されど罪人は竜と踊る Scarlet Tide

されど罪人は竜と踊る 10 (ガガガ文庫)

されど罪人は竜と踊る 10 (ガガガ文庫)

読了。

ベルドリトが兄の腰に縋りつく。目の端は哀しみに潤んでいる。イェスパーは優しい左目で弟を見下ろす。
猊下のために死ぬことが翼将の仕事だ」 覚悟を決めた戦士の眼差しだった。「おまえにもいつか分かるときが来る。本当の武人とは死に場所を見つけるのだ。主君のために戦場で討ち死にすることも、主君に代わって毒を呷ることも、素晴らしい死に様だ」
「兄貴……」


面白かった。今回も厚いけど。
9巻で「この厚さで前編かよ!」 なんて書きましたが、前後編なんてそんな甘いもんじゃなかった。10巻も600ページあるのに、全然終わってねえ……。まあ起承転結で言えば転の部分に入っている感じはするので、次で終わらないってことはないでしょう。きっと。
今回の見所は”アンヘリオの片腕の復讐” に、”超級の咒式士たちのバトルロワイヤル” に、”ハーライルへの最大の悪意” の三つでしょうか。一つ目は見事にミスリードに引っかかり(一箇所明確に答えが示されてたのにスルーしてしまった)、二つ目は逆転の連続の燃えるバトル、そして三つ目はやけに目立っていた瓶のシーンのフラグ回収。なんかあるんじゃね? とは思っていたんですが、まさかここまでの悪意の証左だったとは……。精神の拠り所がアレとかマジ崩壊するわ。番外で四つ目として、上記の引用の翼将たちが戯れるシーン。何これ、凄くほのぼのするんですけど……。

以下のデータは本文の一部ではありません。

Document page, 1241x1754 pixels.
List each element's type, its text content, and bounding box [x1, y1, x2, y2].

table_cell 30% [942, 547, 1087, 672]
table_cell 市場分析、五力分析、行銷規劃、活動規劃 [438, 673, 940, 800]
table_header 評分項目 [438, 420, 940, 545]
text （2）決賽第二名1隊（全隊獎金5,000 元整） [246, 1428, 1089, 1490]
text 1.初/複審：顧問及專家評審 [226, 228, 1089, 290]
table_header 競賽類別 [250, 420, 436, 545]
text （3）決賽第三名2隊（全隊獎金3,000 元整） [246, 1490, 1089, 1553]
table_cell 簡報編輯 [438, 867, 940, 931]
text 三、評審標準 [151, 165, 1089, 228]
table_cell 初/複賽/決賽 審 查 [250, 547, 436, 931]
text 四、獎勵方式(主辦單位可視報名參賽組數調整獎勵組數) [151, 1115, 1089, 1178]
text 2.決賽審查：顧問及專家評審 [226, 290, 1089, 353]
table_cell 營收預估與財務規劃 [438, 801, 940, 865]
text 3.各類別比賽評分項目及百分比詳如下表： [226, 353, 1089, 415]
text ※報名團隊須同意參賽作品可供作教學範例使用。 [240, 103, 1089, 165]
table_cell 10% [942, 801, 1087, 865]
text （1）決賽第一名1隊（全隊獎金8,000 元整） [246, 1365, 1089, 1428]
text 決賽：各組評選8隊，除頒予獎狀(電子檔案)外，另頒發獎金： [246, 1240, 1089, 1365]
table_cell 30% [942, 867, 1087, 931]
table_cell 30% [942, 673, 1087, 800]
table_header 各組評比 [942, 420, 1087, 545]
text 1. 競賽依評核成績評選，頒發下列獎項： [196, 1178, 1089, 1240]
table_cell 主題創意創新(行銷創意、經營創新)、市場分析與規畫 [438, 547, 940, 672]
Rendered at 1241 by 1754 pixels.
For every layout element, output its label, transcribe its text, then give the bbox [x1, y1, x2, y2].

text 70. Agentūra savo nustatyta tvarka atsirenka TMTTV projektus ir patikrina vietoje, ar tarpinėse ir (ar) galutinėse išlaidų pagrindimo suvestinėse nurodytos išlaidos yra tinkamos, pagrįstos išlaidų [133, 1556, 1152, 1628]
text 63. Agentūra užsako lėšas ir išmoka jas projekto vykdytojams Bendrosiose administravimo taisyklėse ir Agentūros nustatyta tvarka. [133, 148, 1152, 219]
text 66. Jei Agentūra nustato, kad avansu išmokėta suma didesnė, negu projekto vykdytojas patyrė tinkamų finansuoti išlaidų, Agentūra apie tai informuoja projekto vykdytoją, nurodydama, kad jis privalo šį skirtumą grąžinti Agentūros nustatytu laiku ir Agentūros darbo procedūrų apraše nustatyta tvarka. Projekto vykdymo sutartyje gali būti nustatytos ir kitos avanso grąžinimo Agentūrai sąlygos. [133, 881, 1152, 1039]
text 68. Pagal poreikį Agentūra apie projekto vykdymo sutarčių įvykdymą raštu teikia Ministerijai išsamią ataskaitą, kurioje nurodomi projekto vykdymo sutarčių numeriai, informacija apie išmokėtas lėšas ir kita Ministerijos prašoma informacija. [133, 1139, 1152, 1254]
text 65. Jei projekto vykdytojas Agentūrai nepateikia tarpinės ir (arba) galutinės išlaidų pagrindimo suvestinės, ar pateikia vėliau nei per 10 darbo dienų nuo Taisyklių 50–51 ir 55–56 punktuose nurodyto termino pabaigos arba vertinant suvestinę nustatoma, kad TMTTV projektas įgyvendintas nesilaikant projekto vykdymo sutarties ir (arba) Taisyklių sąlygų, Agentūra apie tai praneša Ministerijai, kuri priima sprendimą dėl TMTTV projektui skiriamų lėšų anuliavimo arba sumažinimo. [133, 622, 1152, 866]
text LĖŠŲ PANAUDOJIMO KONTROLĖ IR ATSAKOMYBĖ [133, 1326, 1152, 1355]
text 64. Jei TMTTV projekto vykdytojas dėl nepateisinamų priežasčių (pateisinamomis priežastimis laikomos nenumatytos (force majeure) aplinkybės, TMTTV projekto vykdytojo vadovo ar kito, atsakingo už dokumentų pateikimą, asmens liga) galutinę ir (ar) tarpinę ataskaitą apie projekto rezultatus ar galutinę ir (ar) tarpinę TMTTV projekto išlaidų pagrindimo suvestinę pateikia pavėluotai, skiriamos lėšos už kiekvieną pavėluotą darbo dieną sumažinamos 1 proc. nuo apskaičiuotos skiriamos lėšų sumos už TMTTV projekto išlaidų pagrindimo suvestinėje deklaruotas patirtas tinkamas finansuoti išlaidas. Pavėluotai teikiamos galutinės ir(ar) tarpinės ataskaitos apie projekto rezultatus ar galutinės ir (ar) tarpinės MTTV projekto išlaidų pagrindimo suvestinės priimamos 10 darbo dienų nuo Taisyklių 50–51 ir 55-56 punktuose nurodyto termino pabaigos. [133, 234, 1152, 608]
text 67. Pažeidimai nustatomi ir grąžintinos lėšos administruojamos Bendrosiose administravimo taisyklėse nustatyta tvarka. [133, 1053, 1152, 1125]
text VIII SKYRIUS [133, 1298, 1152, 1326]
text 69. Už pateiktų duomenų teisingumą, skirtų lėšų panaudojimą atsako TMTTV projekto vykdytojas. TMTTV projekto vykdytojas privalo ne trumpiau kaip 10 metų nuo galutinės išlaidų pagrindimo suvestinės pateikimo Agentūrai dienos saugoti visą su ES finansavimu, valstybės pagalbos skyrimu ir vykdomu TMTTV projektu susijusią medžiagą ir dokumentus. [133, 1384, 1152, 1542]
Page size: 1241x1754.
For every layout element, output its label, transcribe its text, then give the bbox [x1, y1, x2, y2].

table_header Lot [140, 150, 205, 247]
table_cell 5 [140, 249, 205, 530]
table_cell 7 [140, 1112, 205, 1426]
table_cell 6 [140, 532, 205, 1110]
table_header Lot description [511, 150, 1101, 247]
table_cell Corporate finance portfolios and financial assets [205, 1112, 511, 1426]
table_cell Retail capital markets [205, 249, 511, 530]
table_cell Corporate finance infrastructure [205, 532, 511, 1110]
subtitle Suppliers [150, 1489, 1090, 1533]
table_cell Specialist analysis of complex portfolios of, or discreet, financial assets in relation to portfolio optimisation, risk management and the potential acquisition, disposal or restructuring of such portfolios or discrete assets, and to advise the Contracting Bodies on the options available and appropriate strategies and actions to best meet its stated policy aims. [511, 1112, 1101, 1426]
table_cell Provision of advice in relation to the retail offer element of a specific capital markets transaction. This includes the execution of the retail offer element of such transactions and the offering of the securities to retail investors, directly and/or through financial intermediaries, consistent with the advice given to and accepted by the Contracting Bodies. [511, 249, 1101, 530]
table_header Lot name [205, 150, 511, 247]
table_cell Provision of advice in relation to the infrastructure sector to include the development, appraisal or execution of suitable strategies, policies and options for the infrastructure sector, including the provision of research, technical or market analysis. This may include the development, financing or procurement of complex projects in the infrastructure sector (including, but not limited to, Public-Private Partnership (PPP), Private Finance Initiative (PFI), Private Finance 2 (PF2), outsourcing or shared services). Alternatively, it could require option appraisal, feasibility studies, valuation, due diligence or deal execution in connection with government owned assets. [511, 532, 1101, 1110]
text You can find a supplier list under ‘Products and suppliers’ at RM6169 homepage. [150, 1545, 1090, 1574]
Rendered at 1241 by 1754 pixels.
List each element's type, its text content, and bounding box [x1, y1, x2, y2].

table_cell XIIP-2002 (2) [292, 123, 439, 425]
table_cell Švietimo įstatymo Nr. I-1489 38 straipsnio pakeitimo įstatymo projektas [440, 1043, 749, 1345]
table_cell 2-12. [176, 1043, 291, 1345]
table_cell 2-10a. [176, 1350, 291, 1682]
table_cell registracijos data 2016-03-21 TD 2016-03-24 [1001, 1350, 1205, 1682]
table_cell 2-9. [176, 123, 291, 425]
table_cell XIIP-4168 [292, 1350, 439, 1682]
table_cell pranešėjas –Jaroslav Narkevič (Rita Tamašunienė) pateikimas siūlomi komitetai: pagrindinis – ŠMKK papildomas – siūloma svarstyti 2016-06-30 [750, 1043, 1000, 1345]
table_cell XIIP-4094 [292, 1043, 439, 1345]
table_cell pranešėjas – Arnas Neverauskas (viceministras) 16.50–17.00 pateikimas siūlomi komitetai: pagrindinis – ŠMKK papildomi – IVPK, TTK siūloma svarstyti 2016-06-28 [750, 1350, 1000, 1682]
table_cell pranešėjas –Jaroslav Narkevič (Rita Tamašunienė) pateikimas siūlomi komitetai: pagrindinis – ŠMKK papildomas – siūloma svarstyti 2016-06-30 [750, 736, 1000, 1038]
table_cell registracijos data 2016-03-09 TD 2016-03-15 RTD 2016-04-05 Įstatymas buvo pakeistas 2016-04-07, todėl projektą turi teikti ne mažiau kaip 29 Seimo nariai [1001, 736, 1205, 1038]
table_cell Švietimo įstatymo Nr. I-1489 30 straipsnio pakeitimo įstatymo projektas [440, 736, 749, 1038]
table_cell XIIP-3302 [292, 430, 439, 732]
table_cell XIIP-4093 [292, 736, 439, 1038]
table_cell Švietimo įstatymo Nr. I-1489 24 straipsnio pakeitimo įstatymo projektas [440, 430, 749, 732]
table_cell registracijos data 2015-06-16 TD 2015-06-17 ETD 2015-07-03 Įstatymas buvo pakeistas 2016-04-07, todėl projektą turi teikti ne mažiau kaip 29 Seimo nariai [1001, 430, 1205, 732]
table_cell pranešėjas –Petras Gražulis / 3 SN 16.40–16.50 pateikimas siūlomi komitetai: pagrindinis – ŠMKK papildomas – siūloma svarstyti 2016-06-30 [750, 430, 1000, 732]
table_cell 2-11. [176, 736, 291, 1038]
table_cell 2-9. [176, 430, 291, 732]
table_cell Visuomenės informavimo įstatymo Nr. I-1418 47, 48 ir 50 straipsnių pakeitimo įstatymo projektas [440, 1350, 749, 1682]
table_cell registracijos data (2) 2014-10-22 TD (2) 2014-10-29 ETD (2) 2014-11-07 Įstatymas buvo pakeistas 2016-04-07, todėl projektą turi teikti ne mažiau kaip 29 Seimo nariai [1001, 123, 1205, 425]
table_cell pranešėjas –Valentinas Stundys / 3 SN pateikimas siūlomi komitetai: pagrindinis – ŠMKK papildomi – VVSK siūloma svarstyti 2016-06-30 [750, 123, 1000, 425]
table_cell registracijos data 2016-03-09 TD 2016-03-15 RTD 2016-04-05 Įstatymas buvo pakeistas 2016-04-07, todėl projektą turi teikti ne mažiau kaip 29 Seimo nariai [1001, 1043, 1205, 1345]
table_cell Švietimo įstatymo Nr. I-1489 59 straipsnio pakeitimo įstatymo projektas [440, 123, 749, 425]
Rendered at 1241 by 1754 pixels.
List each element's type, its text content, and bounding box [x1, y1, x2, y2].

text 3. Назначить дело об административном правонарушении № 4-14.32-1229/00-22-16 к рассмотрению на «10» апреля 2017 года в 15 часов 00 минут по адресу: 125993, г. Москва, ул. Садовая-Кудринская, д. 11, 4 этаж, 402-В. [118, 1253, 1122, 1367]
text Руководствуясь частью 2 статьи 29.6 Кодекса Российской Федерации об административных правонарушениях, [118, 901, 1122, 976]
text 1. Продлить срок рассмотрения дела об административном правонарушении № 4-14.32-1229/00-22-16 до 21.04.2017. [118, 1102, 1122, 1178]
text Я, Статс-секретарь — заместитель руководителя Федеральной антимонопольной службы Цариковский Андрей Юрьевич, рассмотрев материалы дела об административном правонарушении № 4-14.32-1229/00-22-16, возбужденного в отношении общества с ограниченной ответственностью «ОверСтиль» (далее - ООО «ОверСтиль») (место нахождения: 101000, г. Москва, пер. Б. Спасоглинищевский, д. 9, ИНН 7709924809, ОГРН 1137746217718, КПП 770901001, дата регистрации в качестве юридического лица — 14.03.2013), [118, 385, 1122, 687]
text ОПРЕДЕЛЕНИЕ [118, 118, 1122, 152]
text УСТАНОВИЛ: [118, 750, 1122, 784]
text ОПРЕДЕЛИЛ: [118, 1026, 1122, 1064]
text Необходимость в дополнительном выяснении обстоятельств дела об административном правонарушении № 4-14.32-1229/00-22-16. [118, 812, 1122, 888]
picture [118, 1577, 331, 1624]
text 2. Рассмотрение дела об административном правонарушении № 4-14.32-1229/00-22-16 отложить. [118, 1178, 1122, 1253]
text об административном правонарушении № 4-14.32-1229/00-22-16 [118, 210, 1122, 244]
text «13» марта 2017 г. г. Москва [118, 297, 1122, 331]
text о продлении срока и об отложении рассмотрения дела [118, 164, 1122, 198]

結局カラーページにあるノエス+ゴートレックって誰? と思いましたが、どうやら予備校の生徒と引きこもりのことらしいです。一番最後のシーンの少年のことでしょうかね。




余談。
有り得ない誤植とか、最終章でペトレリカが描写ゼロで急に出てきたりとか色々ありましたが、奇跡的なスケジュールで出版されたようで、そりゃこんな厚い本じゃ校正も行き渡らないよなあ……と思いました。